Problem description: Going through the entries below, tally the lines that hold the word "Intermolecular" and state the result alone.

Records shown:
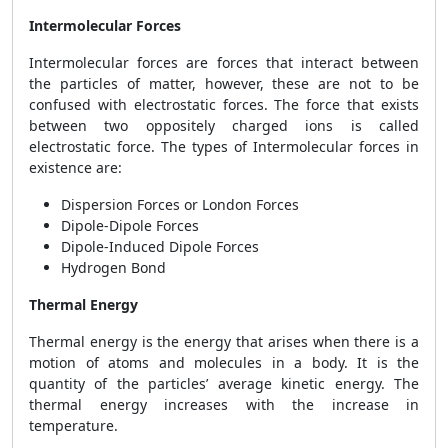
Intermolecular Forces
Intermolecular forces are forces that interact between
the particles of matter, however, these are not to be
confused with electrostatic forces. The force that exists
between two oppositely charged ions is called
electrostatic force. The types of Intermolecular forces in
existence are:
Dispersion Forces or London Forces
Dipole-Dipole Forces
Dipole-Induced Dipole Forces
Hydrogen Bond
Thermal Energy
Thermal energy is the energy that arises when there is a
motion of atoms and molecules in a body. It is the
quantity of the particles’ average kinetic energy. The
thermal energy increases with the increase in
temperature.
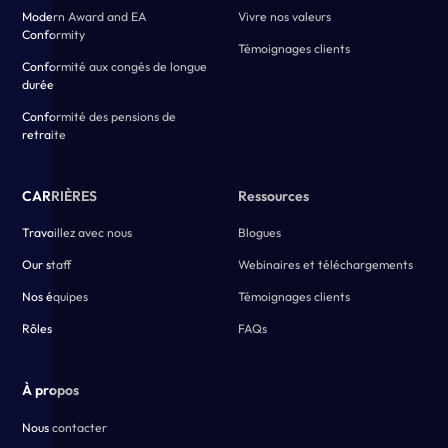
Modern Award and EA
Vivre nos valeurs
Conformity
Témoignages clients
Conformité aux congés de longue
durée
Conformité des pensions de
retraite
CARRIÈRES
Ressources
Travaillez avec nous
Blogues
Our staff
Webinaires et téléchargements
Nos équipes
Témoignages clients
Rôles
FAQs
À propos
Nous contacter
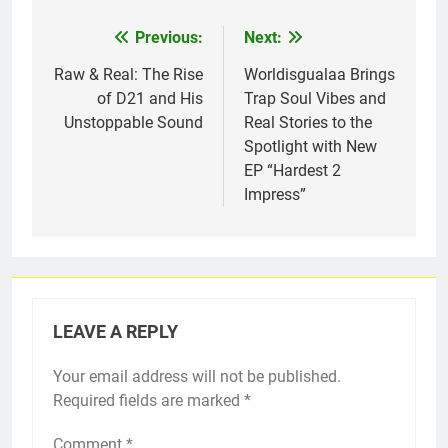
Previous:
Next:
Post
navigation
Raw & Real: The Rise
Worldisgualaa Brings
of D21 and His
Trap Soul Vibes and
Unstoppable Sound
Real Stories to the
Spotlight with New
EP “Hardest 2
Impress”
LEAVE A REPLY
Your email address will not be published.
Required fields are marked
*
Comment
*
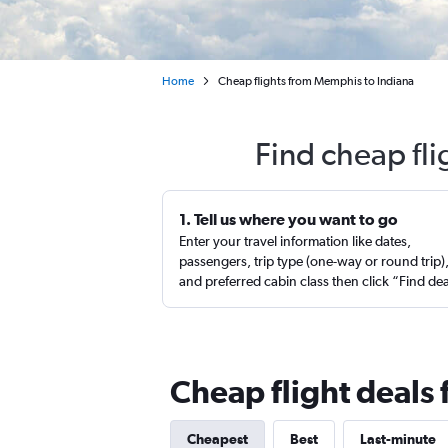
Home
Cheap flights from Memphis to Indiana
Find cheap fl
1. Tell us where you want to go
Enter your travel information like dates,
passengers, trip type (one-way or round trip)
and preferred cabin class then click “Find de
Cheap flight deals
Cheapest
Best
Last-minute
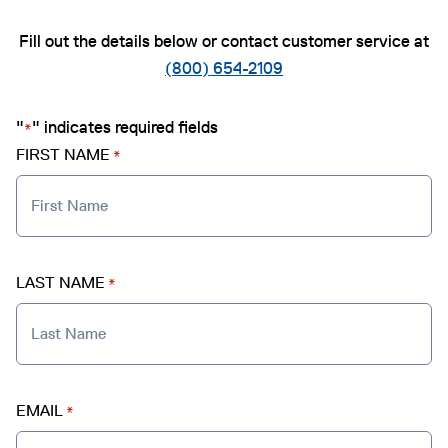
Fill out the details below or contact customer service at
(800) 654-2109
"
" indicates required fields
*
FIRST NAME
*
LAST NAME
*
EMAIL
*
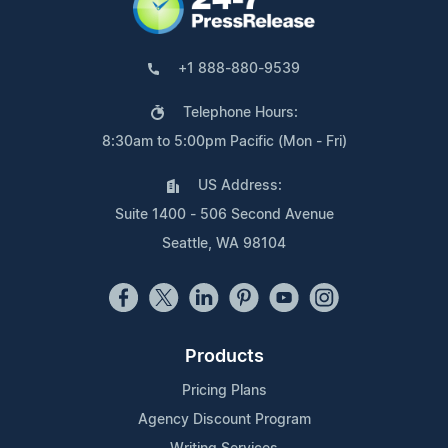
+1 888-880-9539
Telephone Hours:
8:30am to 5:00pm Pacific (Mon - Fri)
US Address:
Suite 1400 - 506 Second Avenue
Seattle, WA 98104
Products
Pricing Plans
Agency Discount Program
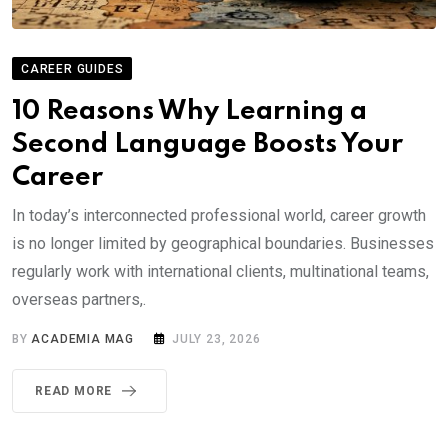
CAREER GUIDES
10 Reasons Why Learning a
Second Language Boosts Your
Career
In today’s interconnected professional world, career growth
is no longer limited by geographical boundaries. Businesses
regularly work with international clients, multinational teams,
overseas partners,.
BY
ACADEMIA MAG
JULY 23, 2026
READ MORE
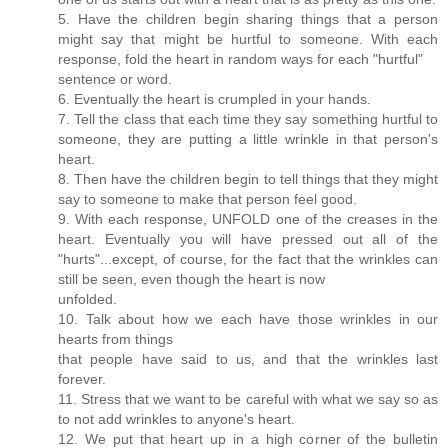
5. Have the children begin sharing things that a person
might say that might be hurtful to someone. With each
response, fold the heart in random ways for each "hurtful"
sentence or word.
6. Eventually the heart is crumpled in your hands.
7. Tell the class that each time they say something hurtful to
someone, they are putting a little wrinkle in that person's
heart.
8. Then have the children begin to tell things that they might
say to someone to make that person feel good.
9. With each response, UNFOLD one of the creases in the
heart. Eventually you will have pressed out all of the
"hurts"...except, of course, for the fact that the wrinkles can
still be seen, even though the heart is now
unfolded.
10. Talk about how we each have those wrinkles in our
hearts from things
that people have said to us, and that the wrinkles last
forever.
11. Stress that we want to be careful with what we say so as
to not add wrinkles to anyone's heart.
12. We put that heart up in a high corner of the bulletin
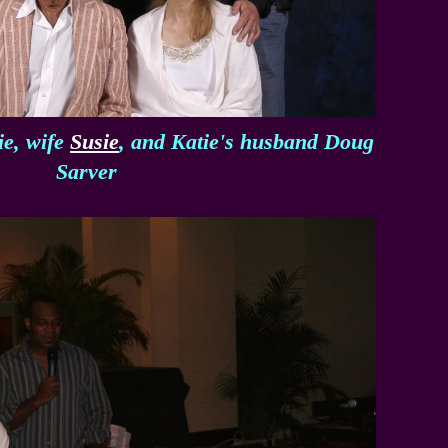
ie, wife
Susie
, and Katie's husband Doug
Sarver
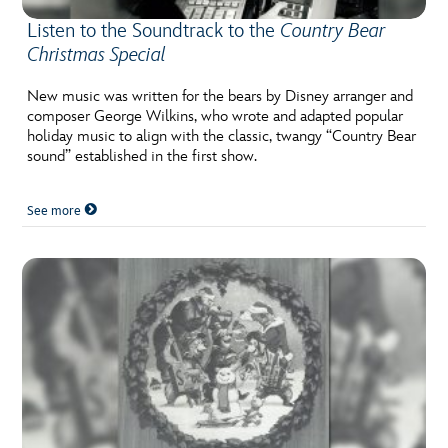
Listen to the Soundtrack to the
Country Bear
Christmas Special
New music was written for the bears by Disney arranger and
composer George Wilkins, who wrote and adapted popular
holiday music to align with the classic, twangy “Country Bear
sound” established in the first show.
See more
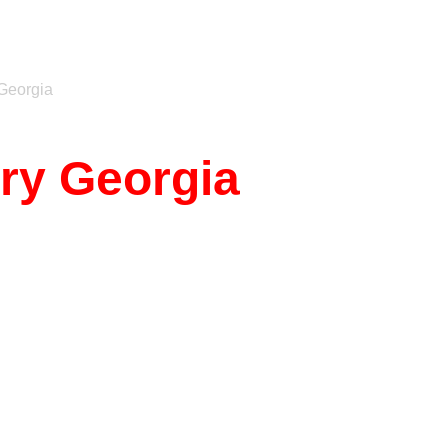
Georgia
rry Georgia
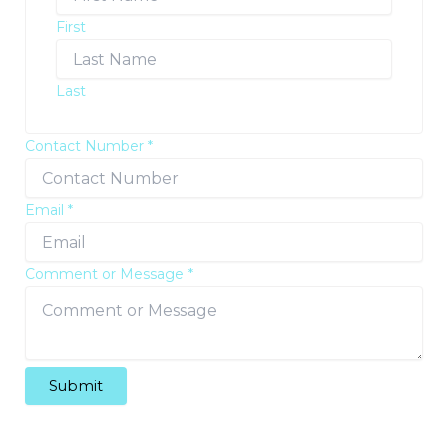
First
Last
Contact Number
*
Email
*
Comment or Message
*
Submit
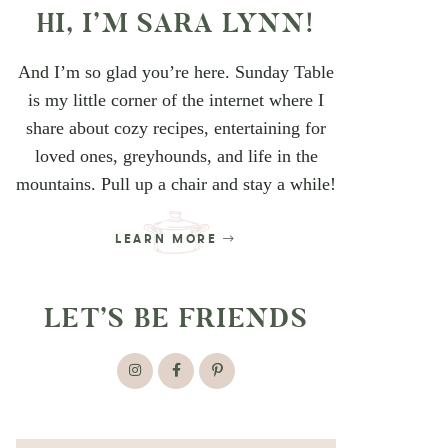
HI, I’M SARA LYNN!
And I’m so glad you’re here. Sunday Table
is my little corner of the internet where I
share about cozy recipes, entertaining for
loved ones, greyhounds, and life in the
mountains. Pull up a chair and stay a while!
LEARN MORE
LET’S BE FRIENDS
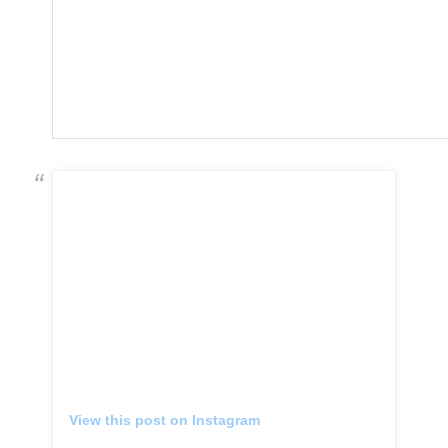
View this post on Instagram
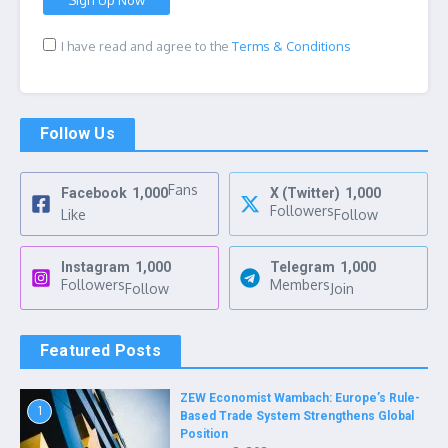
I have read and agree to the
Terms & Conditions
Follow Us
Fans
Facebook
1,000
X (Twitter)
1,000
Followers
Like
Follow
Instagram
1,000
Telegram
1,000
Followers
Members
Follow
Join
Featured Posts
ZEW Economist Wambach: Europe’s Rule-
1
Based Trade System Strengthens Global
Position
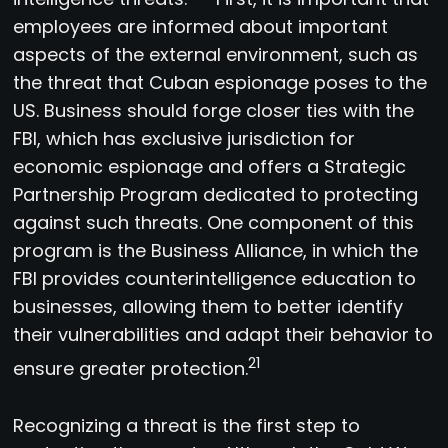
employees are informed about important
aspects of the external environment, such as
the threat that Cuban espionage poses to the
US. Business should forge closer ties with the
FBI, which has exclusive jurisdiction for
economic espionage and offers a Strategic
Partnership Program dedicated to protecting
against such threats. One component of this
program is the Business Alliance, in which the
FBI provides counterintelligence education to
businesses, allowing them to better identify
their vulnerabilities and adapt their behavior to
21
ensure greater protection.
Recognizing a threat is the first step to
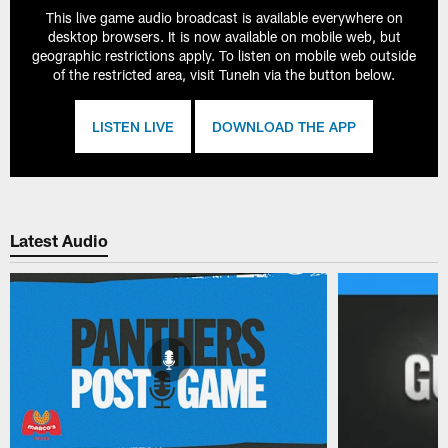
This live game audio broadcast is available everywhere on
desktop browsers. It is now available on mobile web, but
geographic restrictions apply. To listen on mobile web outside
of the restricted area, visit TuneIn via the button below.
LISTEN LIVE
DOWNLOAD THE APP
Latest Audio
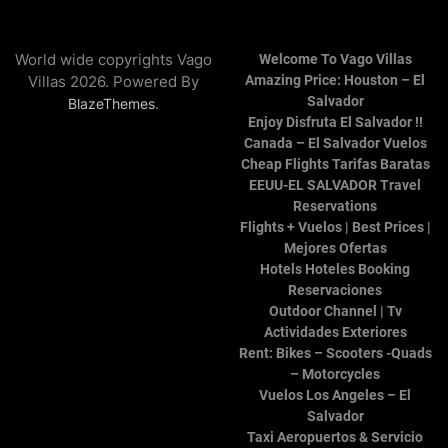
World wide copyrights Vago
Welcome To Vago Villas
Villas 2026. Powered By
Amazing Price: Houston – El
Salvador
.
BlazeThemes
Enjoy Disfruta El Salvador !!
Canada – El Salvador Vuelos
Cheap Flights Tarifas Baratas
EEUU-EL SALVADOR Travel
Reservations
Flights + Vuelos | Best Prices |
Mejores Ofertas
Hotels Hoteles Booking
Reservaciones
Outdoor Channel | Tv
Actividades Exteriores
Rent: Bikes – Scooters -Quads
– Motorcycles
Vuelos Los Angeles – El
Salvador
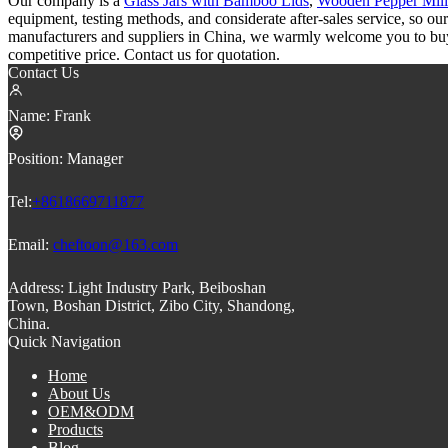
Our company is a
Glass Jars with Bamboo Lids
,
Wooden Pepper Mill
equipment, testing methods, and considerate after-sales service, so ou
manufacturers and suppliers in China, we warmly welcome you to buy 
competitive price. Contact us for quotation.
Contact Us
Name:
Frank
Position:
Manager
Tel:
+8618669711877
Email:
cheftoon@163.com
Address:
Light Industry Park, Beiboshan
Town, Boshan District, Zibo City, Shandong,
China.
Quick Navigation
Home
About Us
OEM&ODM
Products
Blog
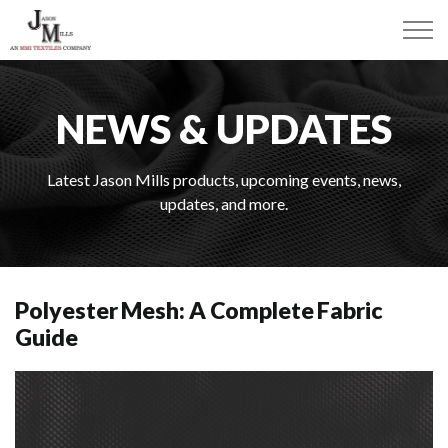
NEWS & UPDATES
Latest Jason Mills products, upcoming events, news,
updates, and more.
Polyester Mesh: A Complete Fabric
Guide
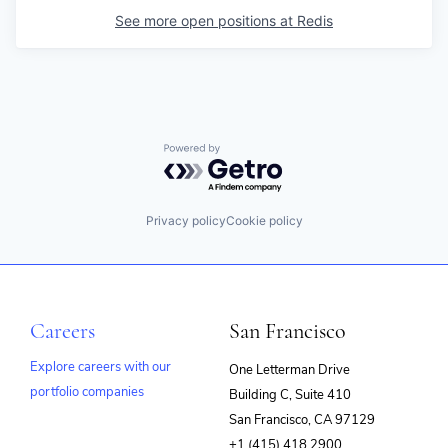
See more open positions at
Redis
Powered by Getro.com
Privacy policy
Cookie policy
Careers
San Francisco
Explore careers with our
One Letterman Drive
portfolio companies
Building C, Suite 410
(opens
San Francisco, CA 97129
in
+1 (415) 418 2900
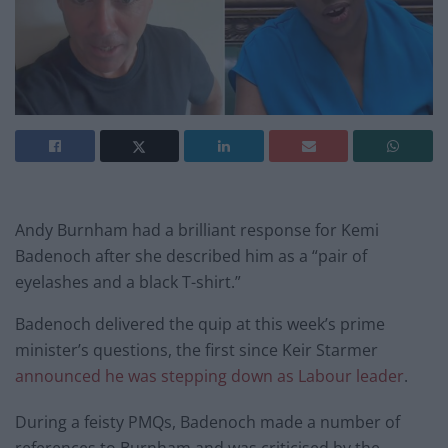
Andy Burnham had a brilliant response for Kemi
Badenoch after she described him as a “pair of
eyelashes and a black T-shirt.”
Badenoch delivered the quip at this week’s prime
minister’s questions, the first since Keir Starmer
announced he was stepping down as Labour leader
.
During a feisty PMQs, Badenoch made a number of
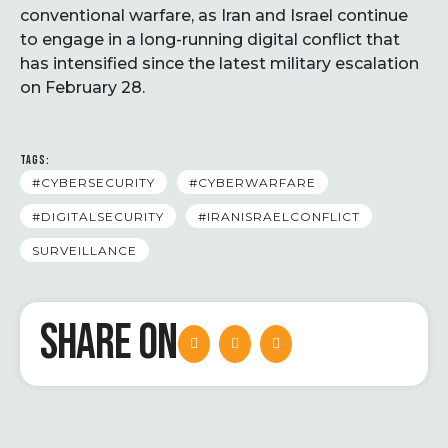
conventional warfare, as Iran and Israel continue
to engage in a long-running digital conflict that
has intensified since the latest military escalation
on February 28.
TAGS:
#CYBERSECURITY
#CYBERWARFARE
#DIGITALSECURITY
#IRANISRAELCONFLICT
SURVEILLANCE
SHARE ON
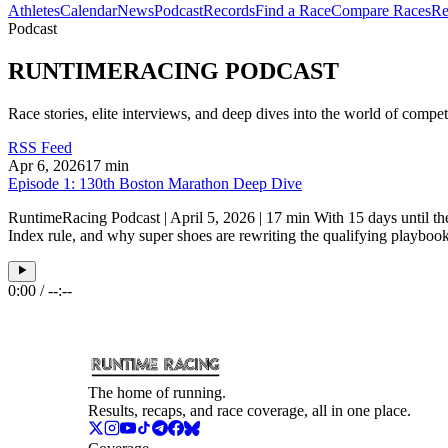
Athletes
Calendar
News
Podcast
Records
Find a Race
Compare Races
Re
Podcast
RUNTIMERACING
PODCAST
Race stories, elite interviews, and deep dives into the world of comp
RSS Feed
Apr 6, 2026
17 min
Episode 1: 130th Boston Marathon Deep Dive
RuntimeRacing Podcast | April 5, 2026 | 17 min With 15 days until th
Index rule, and why super shoes are rewriting the qualifying playbook
0:00
/
--:--
The home of running.
Results, recaps, and race coverage, all in one place.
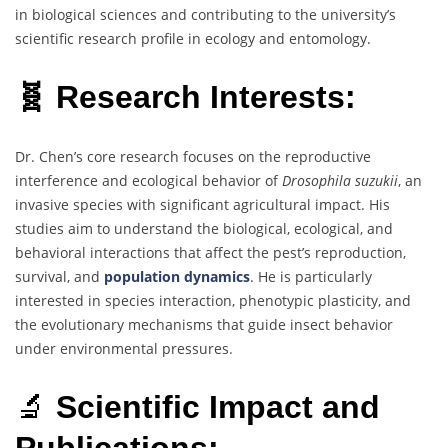
in biological sciences and contributing to the university’s
scientific research profile in ecology and entomology.
🧬 Research Interests:
Dr. Chen’s core research focuses on the reproductive
interference and ecological behavior of
Drosophila suzukii
, an
invasive species with significant agricultural impact. His
studies aim to understand the biological, ecological, and
behavioral interactions that affect the pest’s reproduction,
survival, and
population dynamics
. He is particularly
interested in species interaction, phenotypic plasticity, and
the evolutionary mechanisms that guide insect behavior
under environmental pressures.
🔬
Scientific Impact and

Response area: 3